We are at risk of attempts at unauthorized access to our services, and failure to effectively prevent and remediate such attempts could have an adverse impact on our business, operating results, and financial condition. Unauthorized access to our services may cause us to misstate key performance indicators, which once discovered, corrected, and disclosed, could undermine investor confidence in the integrity of our key performance indicators and could cause our stock price to drop significantly.

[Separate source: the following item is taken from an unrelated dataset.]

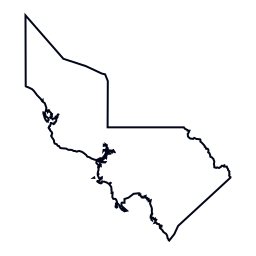 Kairuku - Hiri District, Central, Papua New Guinea
{"feature_id": "67681753B66231451727699", "entity_name": "Kairuku - Hiri District", "entity_type": "district", "adm_level": 2, "iso_a3": "PNG", "parent_name": "Papua New Guinea", "parent_adm1": "Central", "projection": "albers", "projection_center": [147.055, -8.887], "detail": "fine", "context": "isolated", "style": "outline", "palette": "ink", "viewbox_px": 256, "rotation_deg": 0, "n_neighbors": 0, "source": "geoboundaries", "source_scale": "gbopen_adm2", "svg_char_len": 5928}
<svg xmlns="http://www.w3.org/2000/svg" viewBox="0 0 256 256"><path d="M25.5,15.4L25.7,86.1L26.2,86.6L28.0,87.2L32.0,89.1L33.9,90.9L37.1,95.2L41.0,99.2L41.8,100.6L42.2,100.8L42.7,100.2L42.8,101.0L42.5,101.5L44.8,103.2L46.4,107.9L45.7,111.4L46.1,111.2L46.2,110.2L46.7,109.9L47.9,110.9L47.9,111.5L49.4,109.5L48.6,111.6L49.7,111.8L50.9,112.7L51.3,114.0L51.0,114.7L51.7,114.8L51.8,114.0L52.1,114.1L52.0,114.7L51.4,115.3L51.9,116.2L50.2,117.3L51.0,118.2L51.9,118.4L52.6,119.1L52.8,118.5L54.1,118.6L55.0,118.0L55.6,117.1L55.7,115.8L56.2,117.0L56.2,118.0L57.2,116.4L57.5,115.0L58.1,114.4L58.3,114.5L57.7,115.3L57.4,117.4L56.1,118.9L56.3,120.2L56.1,121.2L55.5,122.0L54.5,122.4L54.6,123.5L53.5,124.1L52.9,123.5L51.9,123.4L51.2,123.0L50.9,123.0L50.0,126.1L49.1,126.4L49.1,127.2L48.6,127.8L49.3,129.0L49.8,129.1L50.1,130.4L51.6,131.9L52.2,133.3L51.9,134.0L51.8,135.0L51.2,135.5L51.2,136.1L53.6,139.8L54.0,140.6L54.1,142.3L54.8,143.6L56.7,144.2L57.6,145.6L58.3,146.0L59.1,146.1L59.9,147.6L61.1,148.2L66.2,148.6L68.3,149.8L71.5,149.9L72.2,150.1L73.7,151.0L75.3,151.0L76.4,151.6L77.4,151.5L78.1,151.1L79.5,151.0L82.3,152.0L83.8,153.1L84.6,152.8L84.1,153.1L84.2,153.4L86.0,154.8L87.4,156.7L89.4,157.2L91.6,158.6L95.3,159.9L97.6,159.9L97.9,159.8L97.8,159.5L100.2,158.2L100.4,158.2L100.6,158.8L101.3,158.6L103.3,157.4L103.7,156.3L104.5,155.8L106.0,152.6L106.0,151.8L104.9,150.4L103.9,150.1L103.5,150.6L103.6,149.9L104.1,149.8L105.5,150.4L106.1,149.0L107.2,148.2L106.6,147.4L106.3,146.0L105.2,145.5L103.8,145.8L103.8,144.9L104.4,145.2L105.4,144.5L105.9,145.6L106.3,145.3L106.0,144.6L106.8,145.1L106.6,145.7L106.7,146.7L107.8,148.2L106.9,149.8L107.7,150.6L108.5,150.2L109.2,150.7L110.0,150.4L111.0,150.5L111.7,150.9L112.0,152.0L112.3,150.6L113.2,150.2L113.3,150.7L114.0,151.1L114.5,152.1L114.2,152.1L113.0,150.7L112.7,150.8L112.0,152.4L111.6,152.0L111.6,151.4L111.0,150.9L109.5,151.1L108.9,151.9L107.4,152.5L107.2,153.0L107.6,153.4L110.3,153.4L110.3,153.7L106.9,153.9L106.6,154.4L106.7,155.2L106.1,156.4L106.3,157.2L106.2,157.8L105.7,157.2L104.1,158.7L100.8,160.5L100.8,160.8L101.7,161.4L103.4,161.6L104.3,162.2L105.4,162.1L105.2,162.4L101.6,162.3L100.4,161.6L99.1,161.7L97.7,160.9L96.6,161.2L96.3,162.8L96.5,163.2L99.1,165.8L99.4,165.8L99.9,164.0L100.7,163.4L100.2,164.2L100.8,164.7L100.8,165.4L100.0,164.6L99.8,166.1L99.2,167.1L98.6,167.1L98.5,170.2L97.9,172.0L97.7,173.8L98.4,173.8L98.5,174.0L98.0,174.3L97.8,175.3L99.0,178.1L99.8,178.7L100.6,178.8L101.0,177.7L101.7,177.4L101.9,177.9L101.6,179.3L101.4,178.6L101.6,177.7L101.1,178.0L101.1,178.6L100.8,179.1L99.7,179.1L99.3,181.3L97.5,181.0L97.3,181.5L99.1,182.8L100.9,183.4L101.5,183.1L101.3,182.6L101.7,182.1L101.7,181.5L102.4,181.4L102.9,181.7L104.4,181.7L106.7,182.5L109.3,184.2L110.0,183.1L110.4,182.8L110.7,183.0L109.7,184.0L109.7,184.9L111.2,186.8L111.4,188.4L111.3,189.0L111.6,189.7L111.5,190.8L112.1,193.0L111.7,193.2L112.1,193.5L112.6,193.2L112.3,196.9L113.1,198.7L113.9,199.0L115.1,198.8L115.9,199.3L116.9,201.5L117.0,202.4L115.9,203.5L115.9,204.1L116.2,204.7L115.5,206.2L115.6,207.0L116.4,207.6L117.0,207.3L117.0,206.0L116.5,205.3L116.6,204.6L116.3,203.7L116.7,203.0L117.2,203.0L119.1,205.0L119.5,205.6L119.5,206.7L120.1,207.0L120.6,208.2L121.1,208.5L121.8,209.7L122.5,209.7L122.1,208.8L123.0,209.1L123.4,208.8L124.1,208.8L124.5,209.9L124.4,210.4L124.1,210.6L123.6,210.3L123.4,210.6L124.4,211.3L127.0,210.7L121.9,206.2L121.4,204.9L121.5,203.1L121.9,202.6L124.5,202.8L124.5,199.0L128.5,197.7L133.6,193.8L138.5,193.3L138.9,193.9L139.6,193.5L139.8,193.9L139.5,194.0L139.4,194.7L139.9,194.7L139.6,195.1L140.1,195.2L141.0,196.4L141.8,196.6L141.8,197.3L143.1,197.3L143.1,197.6L143.5,197.6L143.6,197.4L144.1,197.4L144.3,196.3L145.3,196.0L145.1,196.5L145.7,196.7L146.0,197.9L146.6,198.2L146.9,198.1L147.1,199.1L147.3,199.0L147.6,199.4L147.6,199.0L148.1,198.9L148.1,198.6L148.7,198.9L148.7,201.1L150.7,200.3L150.0,203.5L151.6,207.5L152.0,209.3L151.8,209.7L151.9,212.2L151.9,213.1L152.3,213.7L151.9,214.7L151.5,214.6L150.9,215.4L150.7,216.1L152.0,217.5L153.3,217.9L154.0,219.3L154.9,219.3L155.3,218.8L155.6,219.5L156.3,219.8L155.8,220.7L155.5,220.3L155.2,220.5L155.4,221.6L154.7,222.8L155.5,222.6L156.3,222.8L156.8,223.2L157.0,223.8L159.1,224.2L159.8,225.5L161.1,225.5L161.6,225.7L161.5,226.7L159.9,226.8L160.1,227.4L159.9,227.9L162.7,230.5L162.9,231.4L164.4,232.7L166.1,233.8L167.2,235.8L167.6,238.2L168.2,238.8L168.7,240.2L169.2,240.6L174.3,234.1L178.1,225.9L230.3,177.8L230.5,177.2L229.6,176.5L229.1,175.1L229.5,174.4L229.2,172.7L229.4,171.4L228.3,170.4L228.0,169.7L228.1,169.2L227.2,167.9L226.8,166.6L224.2,166.6L224.2,165.4L223.0,165.9L221.7,165.8L221.0,166.8L219.0,168.0L217.1,167.4L216.2,167.9L214.3,167.3L214.3,165.8L213.9,164.4L214.3,161.4L213.3,158.8L212.7,158.4L212.1,157.5L210.3,156.7L210.3,155.7L209.5,153.3L208.2,152.3L208.5,150.7L208.2,149.3L207.2,148.7L206.4,148.9L206.0,148.7L205.7,147.4L204.7,146.8L204.7,145.9L204.2,145.3L201.7,142.6L200.4,141.6L200.4,139.7L200.1,139.3L196.3,138.9L194.2,137.9L193.1,138.9L190.1,138.5L188.4,137.0L188.0,136.4L187.7,133.9L188.4,133.1L189.4,130.7L187.5,130.6L187.3,129.9L185.1,128.9L183.8,127.3L107.6,127.3L107.8,81.0L105.1,74.3L101.9,73.6L85.8,66.1L63.4,58.8L25.5,15.4ZM47.7,121.7L47.5,121.3L47.8,120.9L47.8,120.5L48.6,120.1L48.7,119.7L48.4,118.5L47.3,117.3L45.8,116.5L44.8,113.0L43.4,112.4L43.3,113.0L43.5,113.9L44.8,118.2L45.8,120.1L47.1,121.7L47.7,121.7ZM108.9,151.0L108.7,150.4L108.4,150.4L108.0,151.0L107.2,151.0L107.0,151.3L107.3,151.7L108.9,151.0ZM101.3,161.4L100.6,160.8L100.4,160.9L101.0,161.5L101.3,161.4ZM151.0,218.2L150.7,217.3L150.6,217.8L151.0,218.2ZM98.5,168.5L98.3,166.8L98.2,166.8L98.1,167.3L98.5,168.5ZM99.3,159.3L98.9,159.1L98.6,159.5L98.9,159.6L99.3,159.3ZM94.3,177.9L94.2,177.5L93.6,177.9L94.3,177.9ZM151.8,220.0L151.6,219.2L151.4,219.7L151.8,220.0ZM99.3,161.1L99.1,160.8L98.5,160.9L99.0,161.2L99.3,161.1ZM103.2,161.9L102.3,161.8L102.2,161.9L102.5,162.1L103.2,161.9Z" fill="none" stroke="#020617" stroke-width="2"/></svg>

We have in the past been, and continue to be, impacted by attempts by third parties to manipulate and exploit our software for the purpose of gaining unauthorized access to our service. For example, we have detected instances of third parties seeking to provide mobile device users a means to suppress advertisements without payment and gain access to features only available to the ad-supported services. If in the future we fail to successfully detect and address such issues, it may have artificial effects on our key performance indicators, such as content hours, content hours per listener, which underlie, among other things, our contractual obligations with advertisers, as well as harm our relationship with them. This may impact our results of operations, particularly with respect to margins on our ad-supported segment, by increasing our ad-supported cost of sales without a corresponding increase to our ad-supported revenue, which could seriously harm our business.

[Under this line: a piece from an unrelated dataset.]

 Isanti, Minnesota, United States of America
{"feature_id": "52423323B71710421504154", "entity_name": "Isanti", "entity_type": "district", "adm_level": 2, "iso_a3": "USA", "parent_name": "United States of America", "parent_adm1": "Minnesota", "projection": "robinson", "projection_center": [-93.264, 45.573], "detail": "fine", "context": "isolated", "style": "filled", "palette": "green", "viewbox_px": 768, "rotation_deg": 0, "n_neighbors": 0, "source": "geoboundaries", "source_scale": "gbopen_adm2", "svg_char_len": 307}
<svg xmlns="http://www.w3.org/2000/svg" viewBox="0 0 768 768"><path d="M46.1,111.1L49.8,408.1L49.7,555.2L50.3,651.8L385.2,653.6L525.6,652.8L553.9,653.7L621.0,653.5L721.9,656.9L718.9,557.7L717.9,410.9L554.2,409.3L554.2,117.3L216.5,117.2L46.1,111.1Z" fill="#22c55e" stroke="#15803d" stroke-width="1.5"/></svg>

We are at risk of artificial manipulation of stream and download counts and failure to effectively manage and remediate such fraudulent streams could have an adverse impact on our business, operating results and financial condition. Fraudulent streams may cause us to overstate key performance indicators, which once discovered, corrected and disclosed, could undermine investor confidence in the integrity of our key performance indicators and could cause our stock price to drop significantly.

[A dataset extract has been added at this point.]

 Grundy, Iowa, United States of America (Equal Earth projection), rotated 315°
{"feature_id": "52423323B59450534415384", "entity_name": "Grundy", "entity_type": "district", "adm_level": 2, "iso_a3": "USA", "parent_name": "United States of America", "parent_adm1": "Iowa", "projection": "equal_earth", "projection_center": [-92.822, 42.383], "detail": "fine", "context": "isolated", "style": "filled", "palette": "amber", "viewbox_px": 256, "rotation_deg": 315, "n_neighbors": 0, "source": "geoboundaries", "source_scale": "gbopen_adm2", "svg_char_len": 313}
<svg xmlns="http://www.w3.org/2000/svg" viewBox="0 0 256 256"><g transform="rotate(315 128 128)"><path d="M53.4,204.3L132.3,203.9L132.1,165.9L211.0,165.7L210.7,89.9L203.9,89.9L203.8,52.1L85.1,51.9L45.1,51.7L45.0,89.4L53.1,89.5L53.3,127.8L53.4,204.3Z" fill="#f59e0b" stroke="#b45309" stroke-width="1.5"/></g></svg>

We have in the past been, and continue to be, impacted by attempts by third parties to artificially manipulate stream counts. Such attempts may, for example, be designed to influence placement of content on PodcastOne podcasts. For example, an individual might generate fake listeners to listen to podcasts, thereby increasing their visibility on our or third-party charts. We use a combination of algorithms and manual review by employees to detect fraudulent streams. However, we may not be successful in detecting, removing and addressing all fraudulent streams (and any related user accounts). If in the future we fail to successfully detect, remove and address fraudulent streams and fake listeners, it may result in the manipulation of our data, including the key performance indicators which underlie, among other things, our contractual obligations with advertisers (which could expose us to the risk of litigation), as well as harm our relationships with advertisers and rights holders. In addition, once we detect, correct and disclose fraudulent streams and fake listeners and the key performance indicators they affect, investor confidence in the integrity of our key performance indicators could be undermined. These could have a material adverse impact on our business, operating results and financial condition.